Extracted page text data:
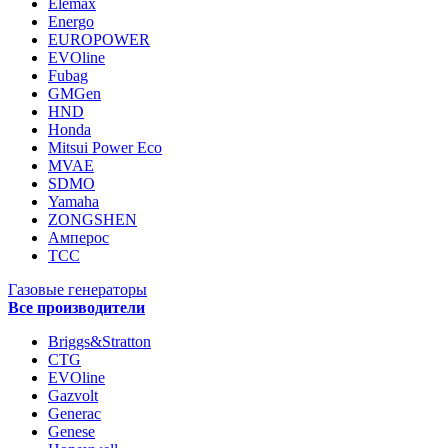
Elemax
Energo
EUROPOWER
EVOline
Fubag
GMGen
HND
Honda
Mitsui Power Eco
MVAE
SDMO
Yamaha
ZONGSHEN
Амперос
ТСС
Газовые генераторы
Все производители
Briggs&Stratton
CTG
EVOline
Gazvolt
Generac
Genese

YOUR GOAL
Make an exact copy of the records above, one that has none of the pictures.

EXERCISE RESPONSE
Elemax
Energo
EUROPOWER
EVOline
Fubag
GMGen
HND
Honda
Mitsui Power Eco
MVAE
SDMO
Yamaha
ZONGSHEN
Амперос
ТСС
Газовые генераторы
Все производители
Briggs&Stratton
CTG
EVOline
Gazvolt
Generac
Genese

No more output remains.